EXTRACT PROVIDED |
◆ ◆ ◆ ◆ ◆ ◆ ◆
Since the passing of the Tax Cuts and Jobs Act (TCJA) in late 2017, numerous states have enacted a workaround to the state and local tax (SALT) deduction cap of $10,...
Since the passing of the Tax Cuts and Jobs Act (TCJA) in late 2017, numerous states have enacted a workaround to the state and local tax (SALT) deduction cap of $10,000 by allowing pass-through entities to elect to be taxed at the entity level. On July 16, 2021 California Governor Newsom signed Assembly Bill (AB) 150 into law, which permitted a similar workaround for certain pass-through entities, such as S-Corporations, partnerships and limited liability companies, for tax years beginning on or after January 1, 2021 and through tax years prior to January 1, 2026.
Under AB 150, pass-through entities could elect to pay a 9.3% income tax, as long as the pass-through entities did not include owners that were partnerships, were not part of a combined reporting group, and were not publicly traded. The election is irrevocable and must be made annually. Owners of pass-through entities that paid personal income tax were eligible to claim a credit equal to the tax paid by the pass-through entities.
◆ ◆ ◆ ◆ ◆ ◆ ◆
BRIEF 1 |
Reproduce the passage on California's pass-through entity tax from "Under AB 150, pass-through" to "the pass-through entities.", swapping "irrevocable" for "binding".
BRIEF 2 |
According to the passage on California's pass-through entity tax, what income tax rate could pass-through entities elect to pay under AB 150?

SOURCE EXCERPT |
◆ ◆ ◆ ◆ ◆ ◆ ◆
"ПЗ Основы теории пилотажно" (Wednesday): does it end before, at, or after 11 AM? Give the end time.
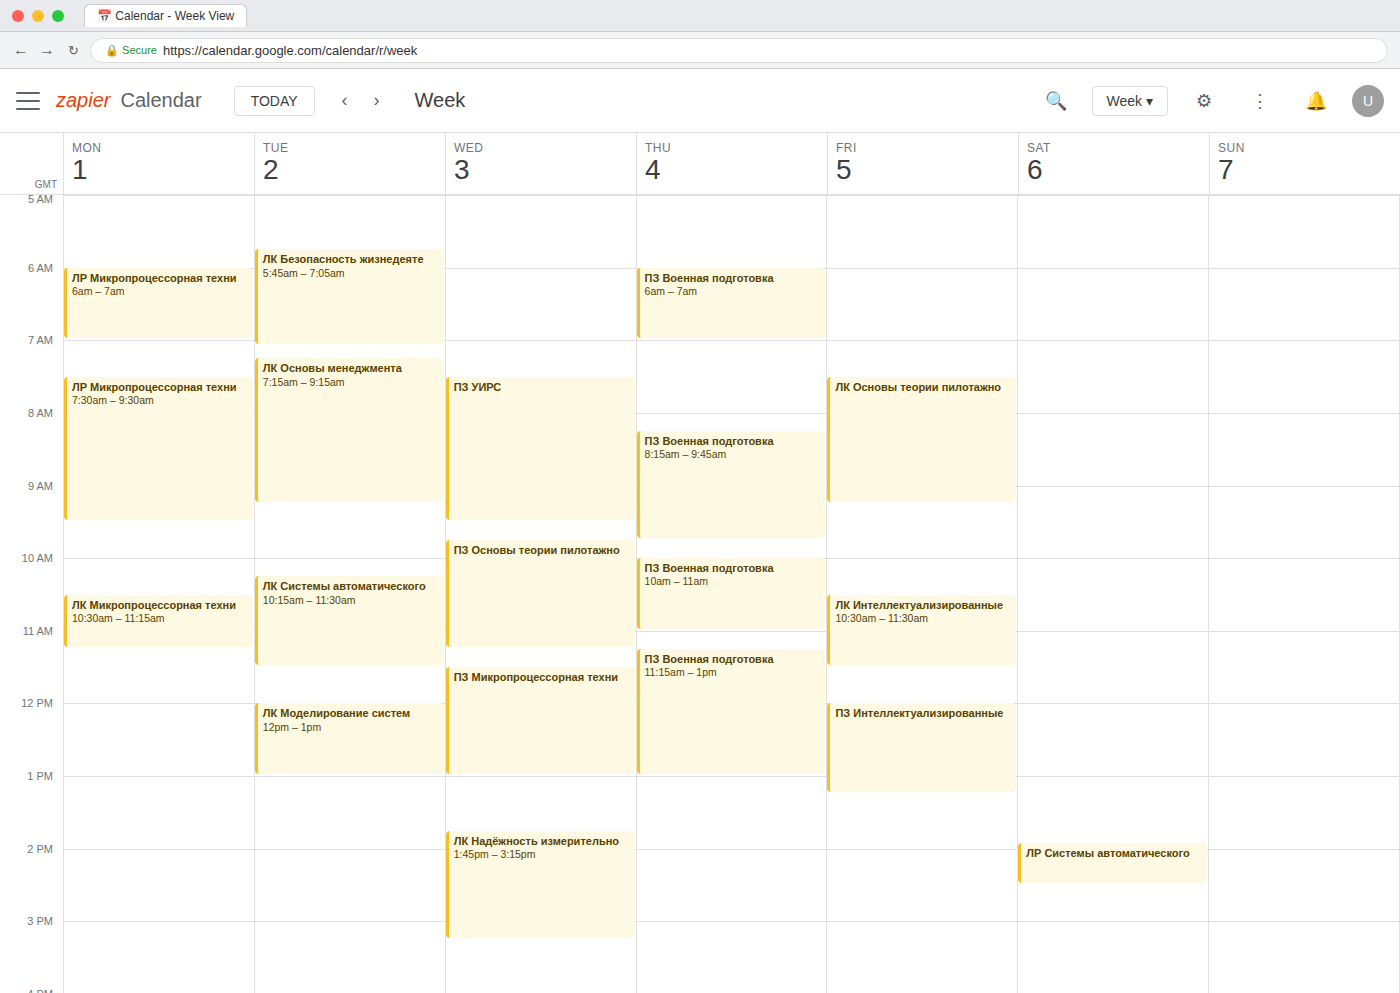
11:15 AM -- after 11 AM, 15 minutes below the 11 AM line.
◆ ◆ ◆ ◆ ◆ ◆ ◆
EXPECTED OUTPUT 1 |
Under AB 150, pass-through entities could elect to pay a 9.3% income tax, as long as the pass-through entities did not include owners that were partnerships, were not part of a combined reporting group, and were not publicly traded. The election is binding and must be made annually. Owners of pass-through entities that paid personal income tax were eligible to claim a credit equal to the tax paid by the pass-through entities.

EXPECTED OUTPUT 2 |
A 9.3% income tax.